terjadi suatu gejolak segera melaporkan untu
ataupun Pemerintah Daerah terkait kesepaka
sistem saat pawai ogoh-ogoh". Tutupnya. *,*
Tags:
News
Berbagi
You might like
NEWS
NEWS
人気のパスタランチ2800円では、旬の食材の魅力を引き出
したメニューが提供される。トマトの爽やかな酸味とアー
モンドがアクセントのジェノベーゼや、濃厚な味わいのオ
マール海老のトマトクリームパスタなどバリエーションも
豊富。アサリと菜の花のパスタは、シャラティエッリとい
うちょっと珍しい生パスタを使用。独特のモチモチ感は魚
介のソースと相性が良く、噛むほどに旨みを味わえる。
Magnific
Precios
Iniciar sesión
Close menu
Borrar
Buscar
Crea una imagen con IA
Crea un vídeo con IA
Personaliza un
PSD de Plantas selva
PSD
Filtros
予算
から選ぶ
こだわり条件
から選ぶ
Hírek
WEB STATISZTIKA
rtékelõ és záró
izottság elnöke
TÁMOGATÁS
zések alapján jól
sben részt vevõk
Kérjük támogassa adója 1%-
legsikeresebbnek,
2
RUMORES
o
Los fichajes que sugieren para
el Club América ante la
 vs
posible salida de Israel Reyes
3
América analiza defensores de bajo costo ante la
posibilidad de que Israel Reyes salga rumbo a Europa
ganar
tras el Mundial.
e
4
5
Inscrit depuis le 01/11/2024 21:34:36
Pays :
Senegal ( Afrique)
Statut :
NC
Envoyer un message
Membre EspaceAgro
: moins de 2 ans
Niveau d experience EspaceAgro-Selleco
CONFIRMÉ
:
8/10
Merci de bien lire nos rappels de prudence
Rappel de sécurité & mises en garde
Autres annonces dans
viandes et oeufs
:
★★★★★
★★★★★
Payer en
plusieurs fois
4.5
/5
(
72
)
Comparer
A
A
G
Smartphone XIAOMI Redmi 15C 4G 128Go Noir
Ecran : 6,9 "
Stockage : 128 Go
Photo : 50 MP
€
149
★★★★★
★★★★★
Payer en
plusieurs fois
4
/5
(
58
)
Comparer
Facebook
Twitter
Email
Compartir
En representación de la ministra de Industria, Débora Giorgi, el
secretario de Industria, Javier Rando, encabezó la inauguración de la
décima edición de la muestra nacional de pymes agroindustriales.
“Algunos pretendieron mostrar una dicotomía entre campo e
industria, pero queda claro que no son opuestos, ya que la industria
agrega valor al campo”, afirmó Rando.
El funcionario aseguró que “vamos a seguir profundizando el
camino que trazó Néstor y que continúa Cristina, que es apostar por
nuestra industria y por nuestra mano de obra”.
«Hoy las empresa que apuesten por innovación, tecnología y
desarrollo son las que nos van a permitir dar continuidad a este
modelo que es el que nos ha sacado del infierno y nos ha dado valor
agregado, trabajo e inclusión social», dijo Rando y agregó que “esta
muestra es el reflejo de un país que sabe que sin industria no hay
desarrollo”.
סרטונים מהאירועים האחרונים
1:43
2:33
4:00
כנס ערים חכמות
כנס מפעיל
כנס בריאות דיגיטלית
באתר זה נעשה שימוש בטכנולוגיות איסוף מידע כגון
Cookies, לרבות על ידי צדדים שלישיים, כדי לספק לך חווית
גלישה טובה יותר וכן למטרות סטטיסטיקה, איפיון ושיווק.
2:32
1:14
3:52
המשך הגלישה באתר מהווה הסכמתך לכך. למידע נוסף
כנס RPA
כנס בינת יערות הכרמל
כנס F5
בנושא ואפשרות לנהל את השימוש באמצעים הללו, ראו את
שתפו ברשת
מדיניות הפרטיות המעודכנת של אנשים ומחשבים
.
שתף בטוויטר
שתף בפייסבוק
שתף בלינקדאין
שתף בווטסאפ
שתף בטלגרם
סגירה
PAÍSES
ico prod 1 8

• **Aim of the task**
Lay out the lines of the items above as a JSON list of strings, one string per line and blank lines omitted, starting at the first line and stopping after the line that contains "モンドがアクセントのジェノベーゼや、濃厚な味わいのオ".

• **Reply to the task**
[
  "terjadi suatu gejolak segera melaporkan untu",
  "ataupun Pemerintah Daerah terkait kesepaka",
  "sistem saat pawai ogoh-ogoh\". Tutupnya. *,*",
  "Tags:",
  "News",
  "Berbagi",
  "You might like",
  "NEWS",
  "NEWS",
  "人気のパスタランチ2800円では、旬の食材の魅力を引き出",
  "したメニューが提供される。トマトの爽やかな酸味とアー",
  "モンドがアクセントのジェノベーゼや、濃厚な味わいのオ"
]